Nous sortons tous blessés de cet enfermement, pas plus forts. Même si nous avons redécouvert nos voisins, notre quartier, notre cuisine, le bonheur d’éviter la voiture et de perdre du temps à se connecter plutôt qu’à bouffer son volant.

Houellebecq, ce romancier faussement dépressif - c’est un romancier, comme un publicitaire, il déguise la vérité - nous promet de « revenir dans le monde d’avant, en un peu pire ». Vous savez, je ne veux pas gâcher votre dimanche, mais d’après mes statistiques, on va tous mourir. A partir de là, il ne faut plus paniquer pour rien, et en effet essayer les navet roses ou asperges mauves bios du village d’à côté pour essayer que ça se passe le plus tard possible, en ayant été gentils avec son entourage. Plutôt qu’avec Jeff Bezos, premier trillionaire de l’humanité, grâce au trio gagnant de vos achats depuis dix ans : des chinoiseries, du cartons et des avions. Il fallait manifestement que la terre s’arrête de tourner pour prendre notre première leçon de macro-économie.

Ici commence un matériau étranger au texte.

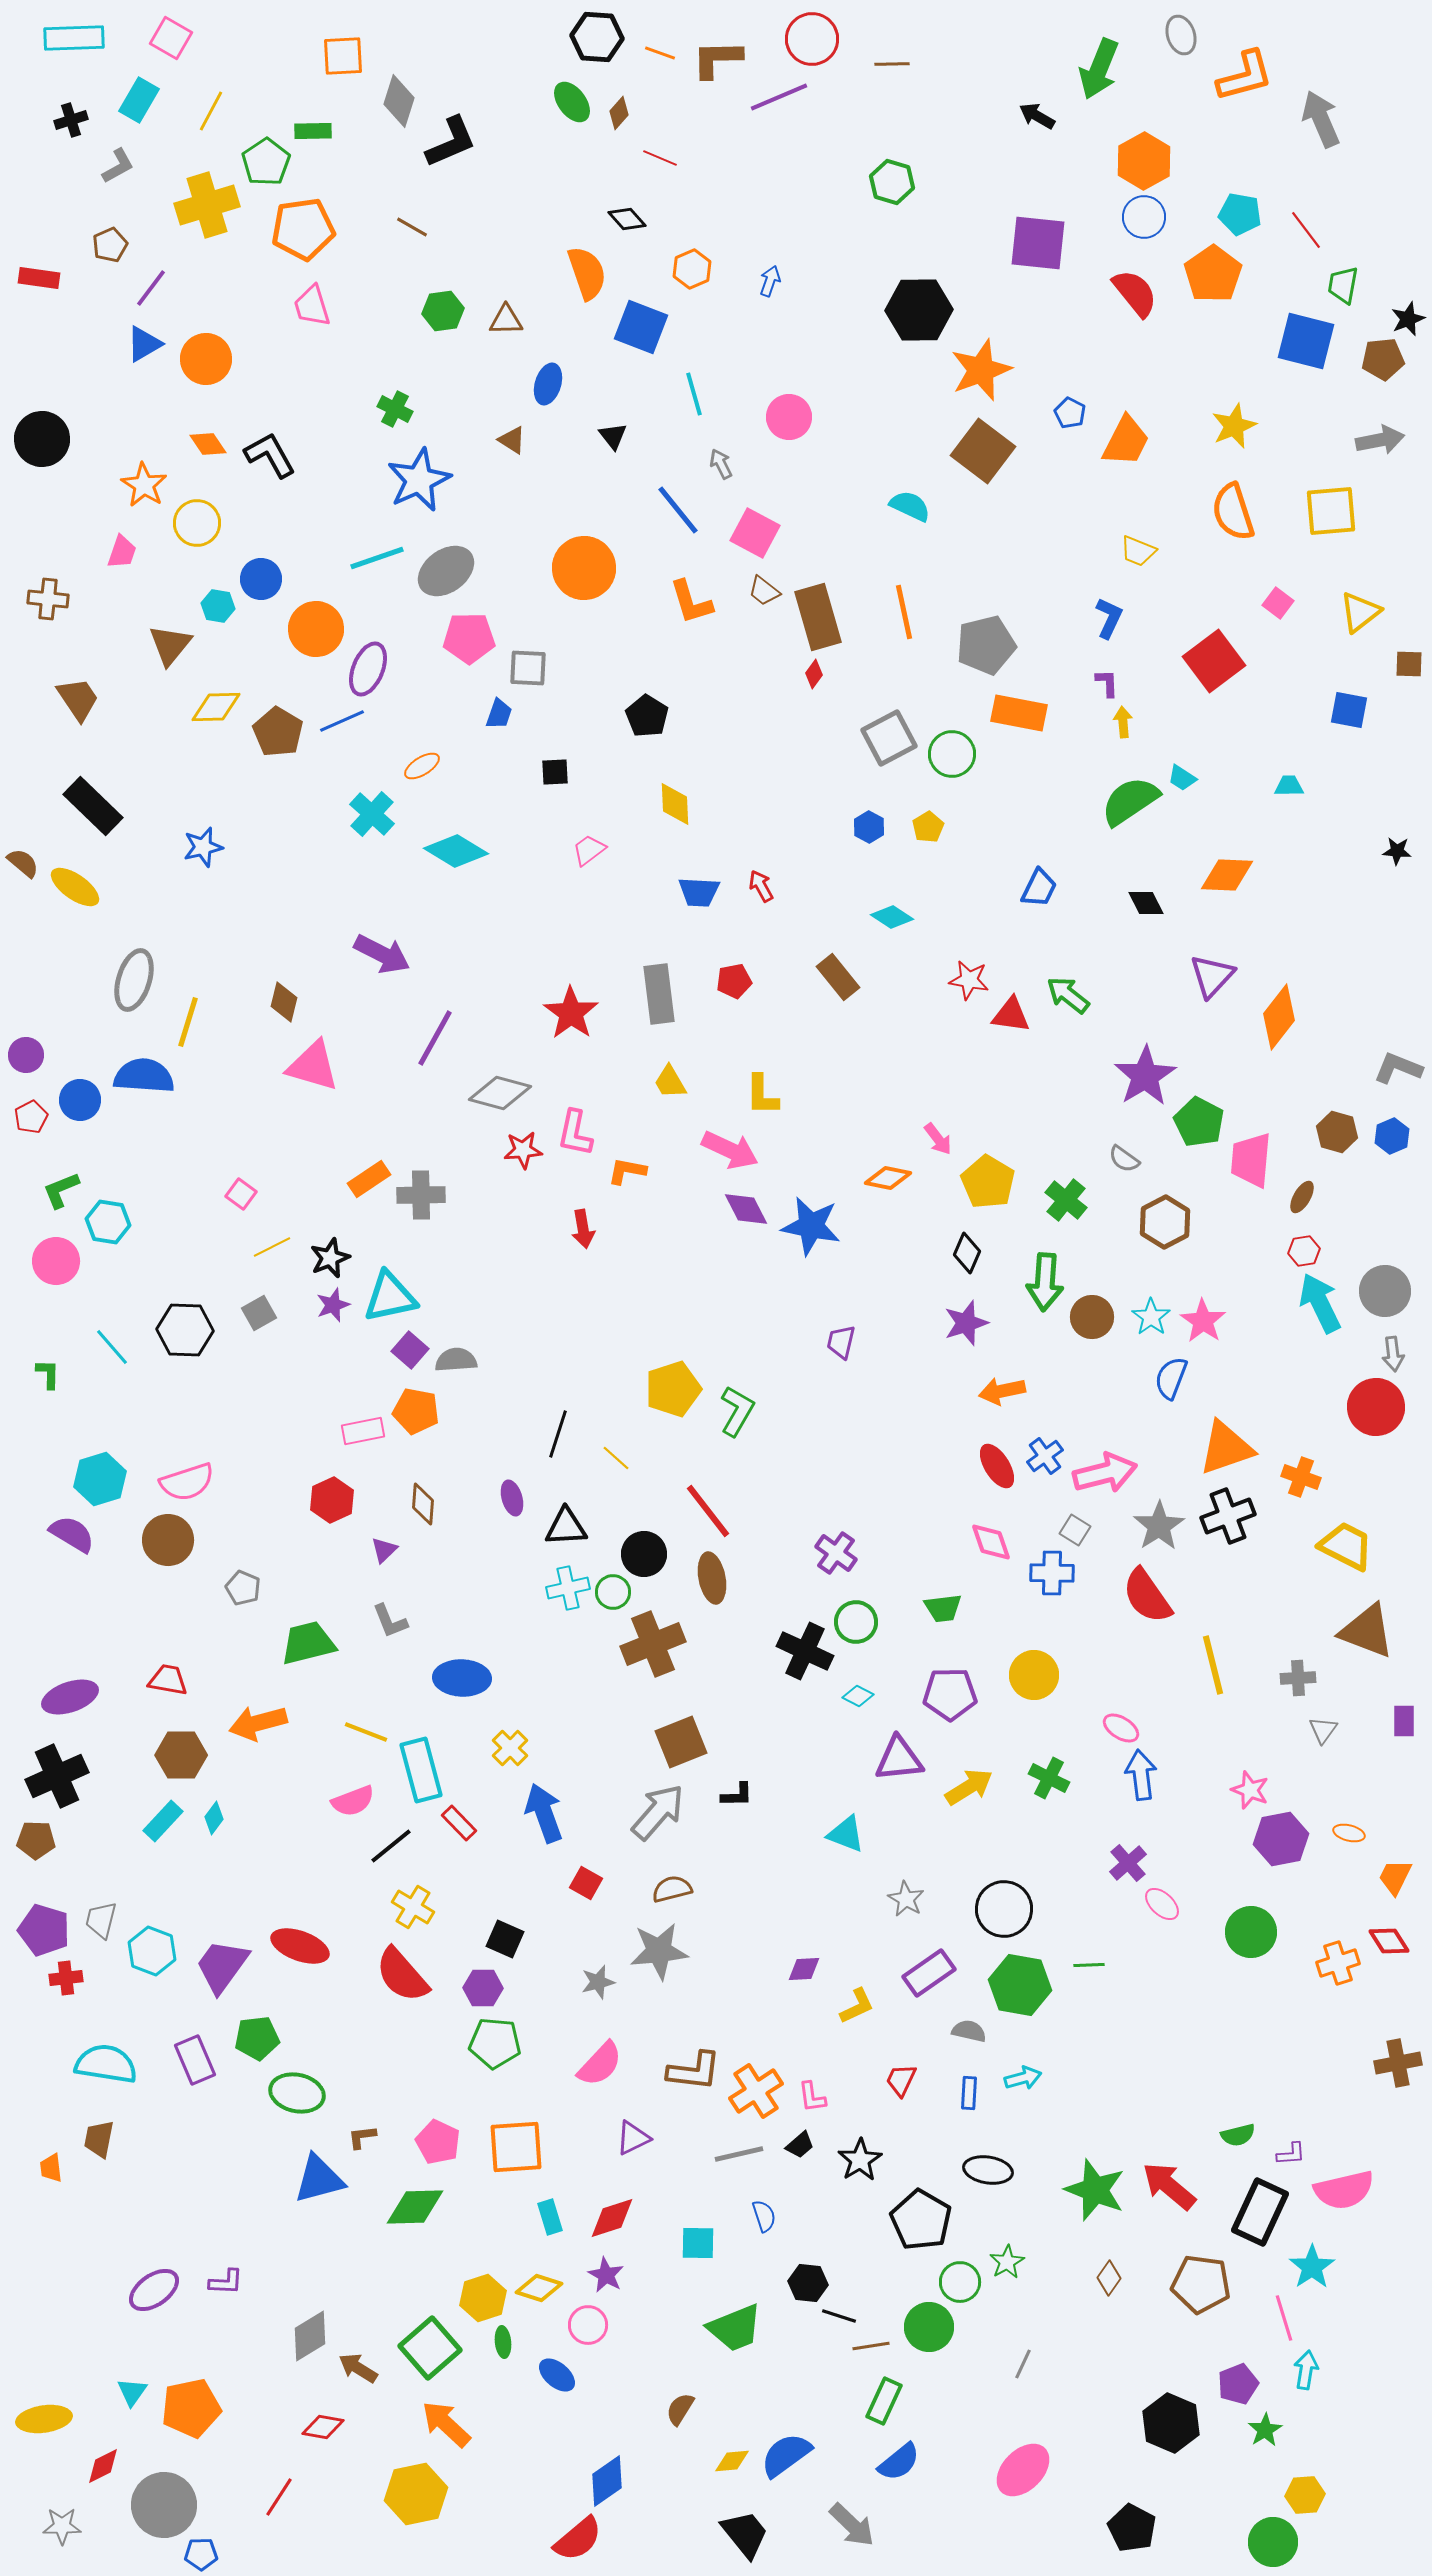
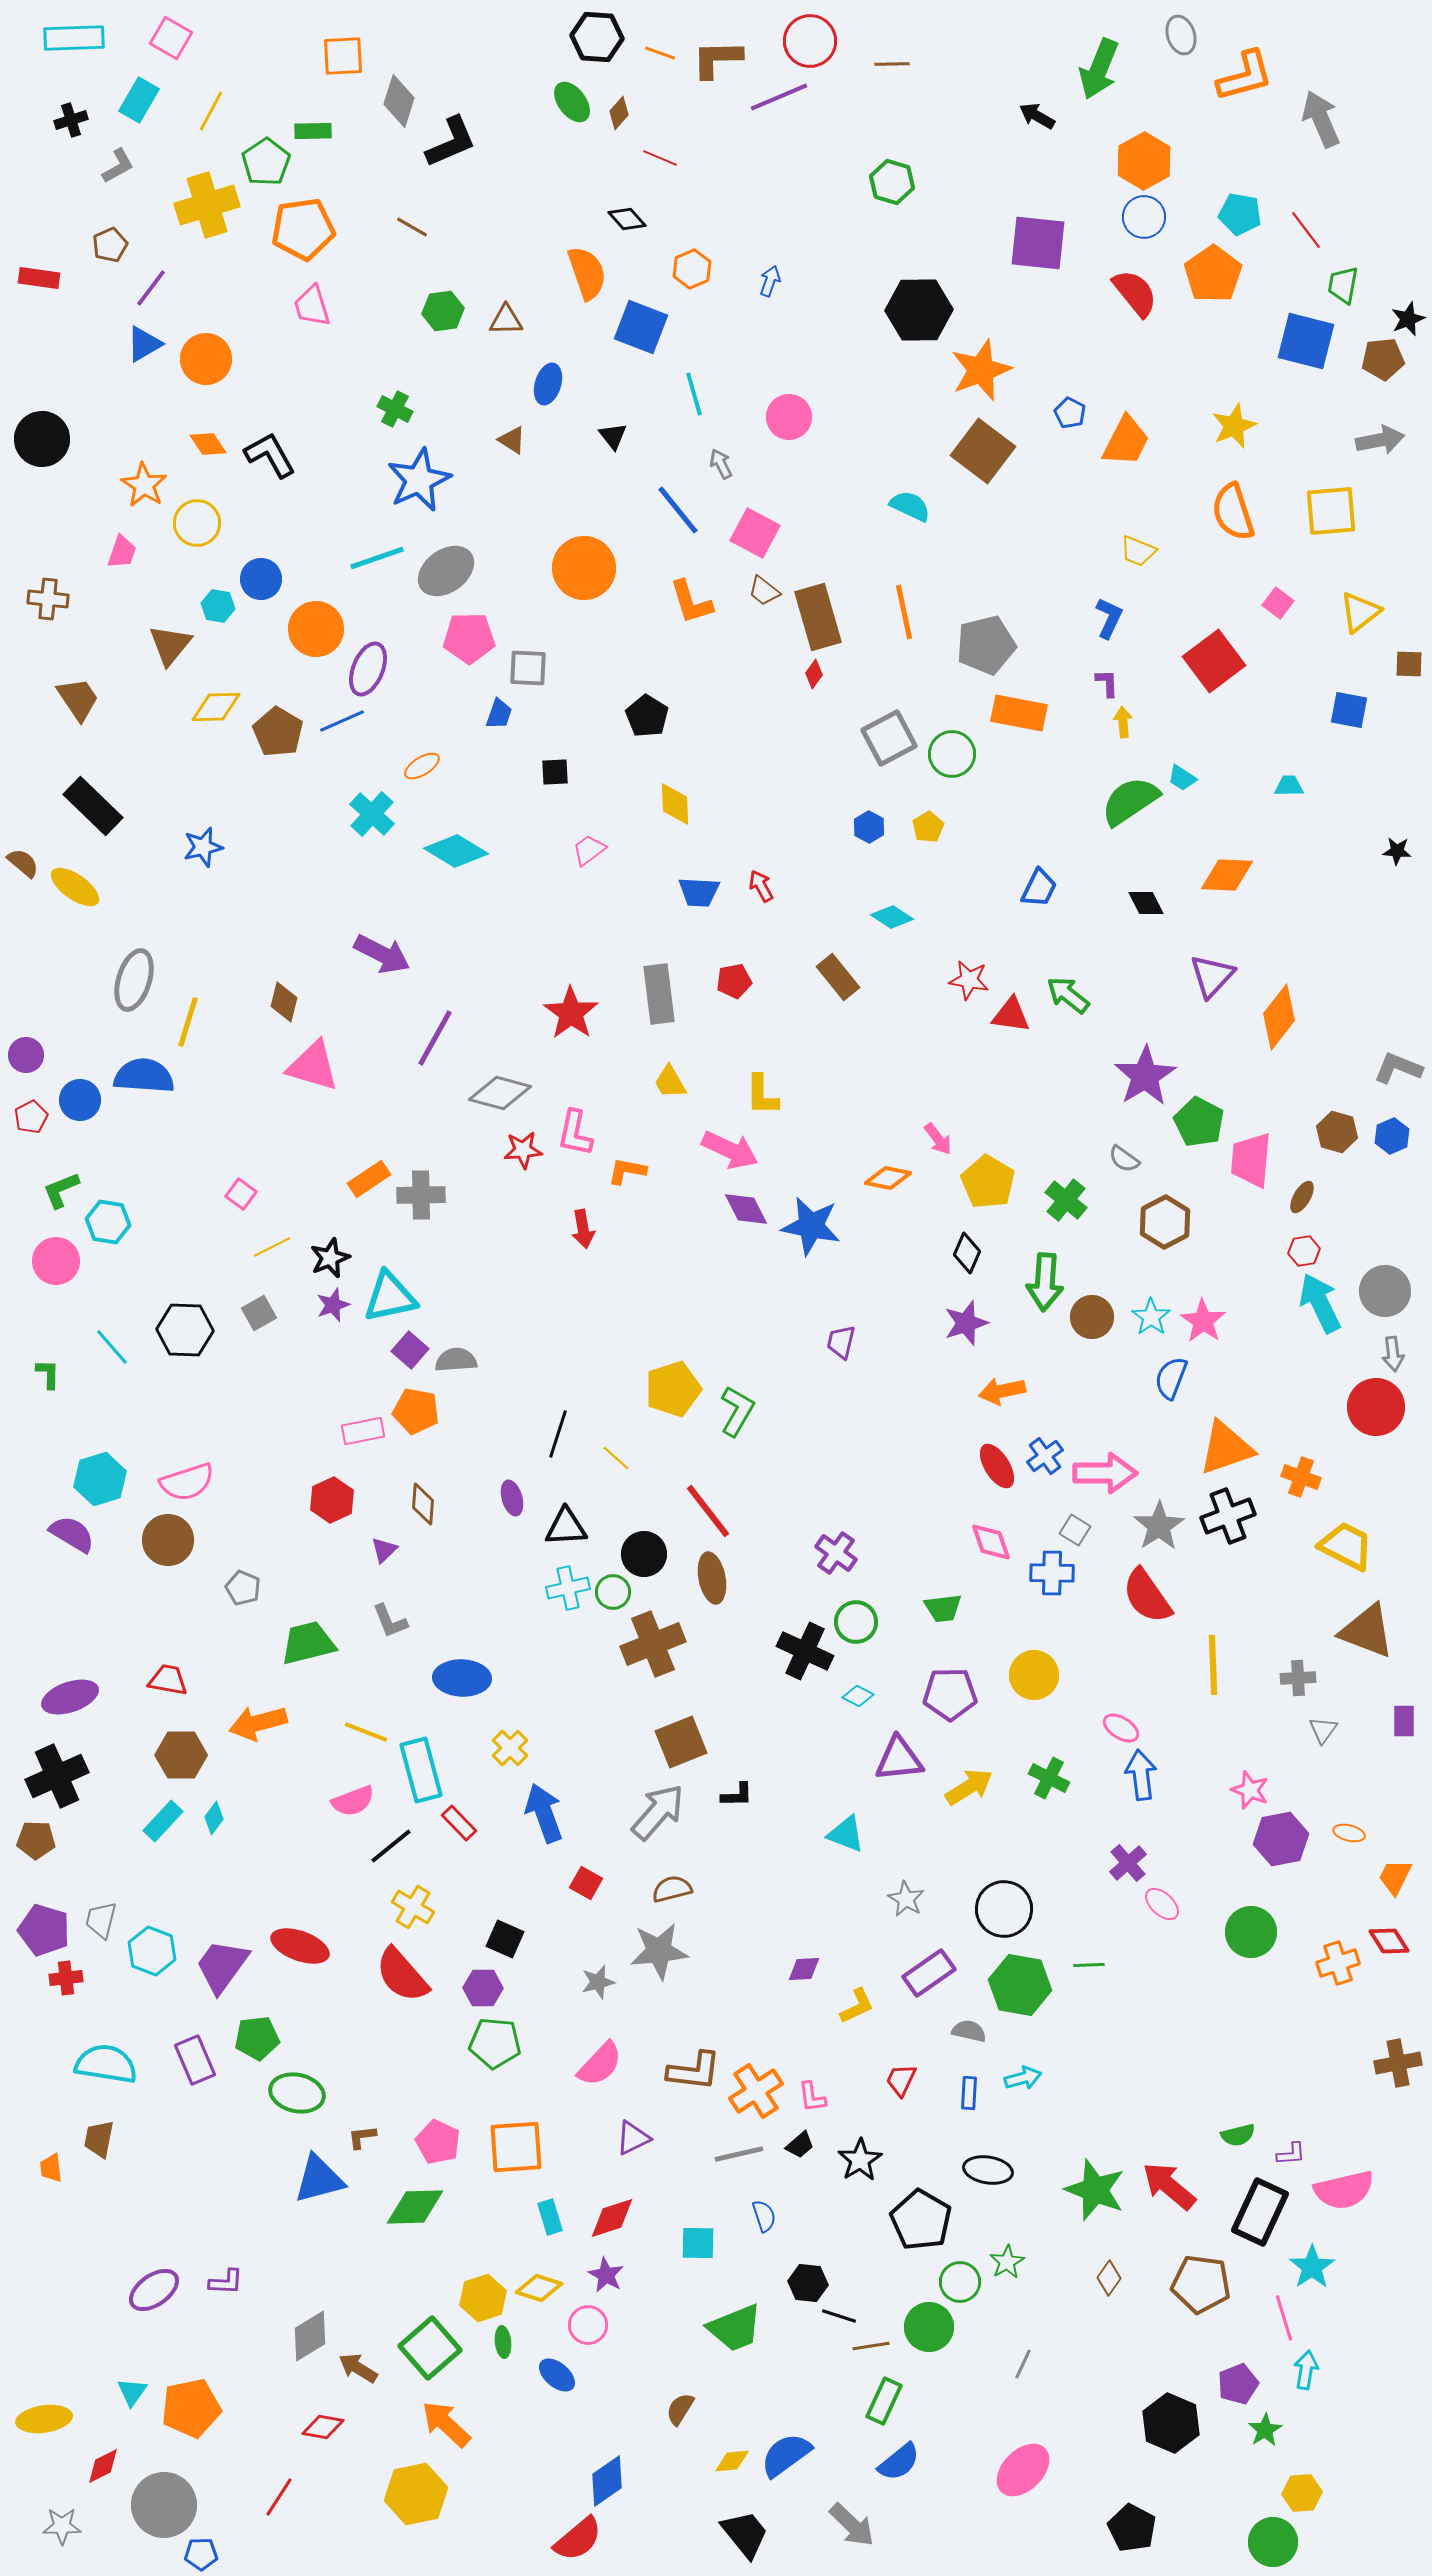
red circle at (812, 39): moved 2 px left, 2 px down
pink arrow at (1105, 1473): rotated 14 degrees clockwise
yellow line at (1213, 1665): rotated 12 degrees clockwise
yellow hexagon at (1305, 2495): moved 3 px left, 2 px up
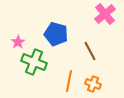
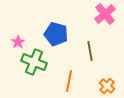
brown line: rotated 18 degrees clockwise
orange cross: moved 14 px right, 2 px down; rotated 21 degrees clockwise
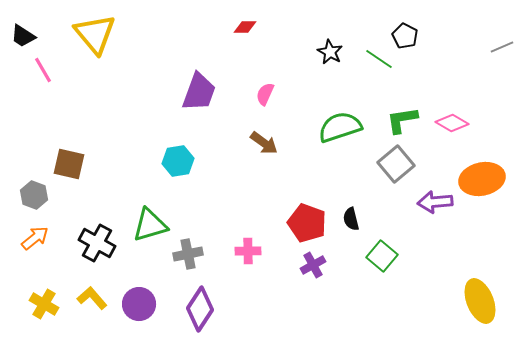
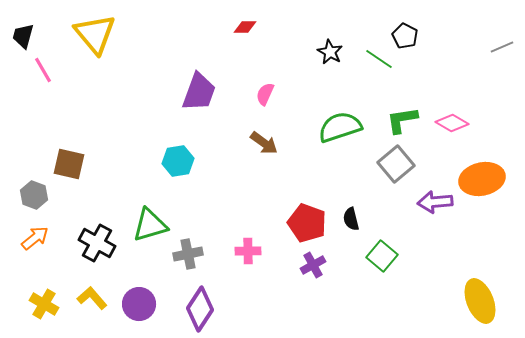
black trapezoid: rotated 72 degrees clockwise
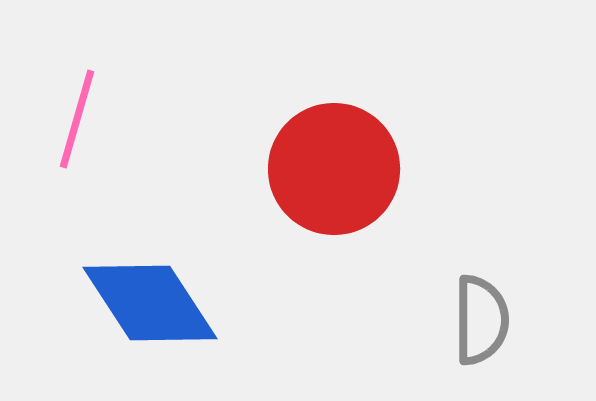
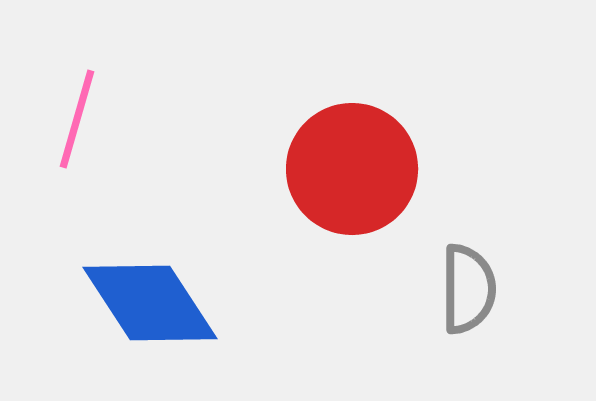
red circle: moved 18 px right
gray semicircle: moved 13 px left, 31 px up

Autre leçon : le Big Mac Index sert à évaluer la parité entre des monnaies internationales, c’est un benchmark boursier basé sur le prix d’un hamburger (vous voyez le truc ?). Je propose pour évaluer le degré de déconfinement belge, la vitesse moyenne sur le ring de Bruxelles à 8h, par exemple.

Jeudi matin j’ai entendu sur la Première qu’il était à l’arrêt, le ring : nous y sommes. L’activité a repris. Et nos politiques reparlent déjà d’élections. Et tout le monde, de restructuration - c’est le mot qu’on utilise pour décrire une stratégie d’entreprise quand on n’a pas de stratégie. Un mot qui fait du bien aux actionnaires. J’ai failli avoir peur. Nous revoilà dans le monde d’avant.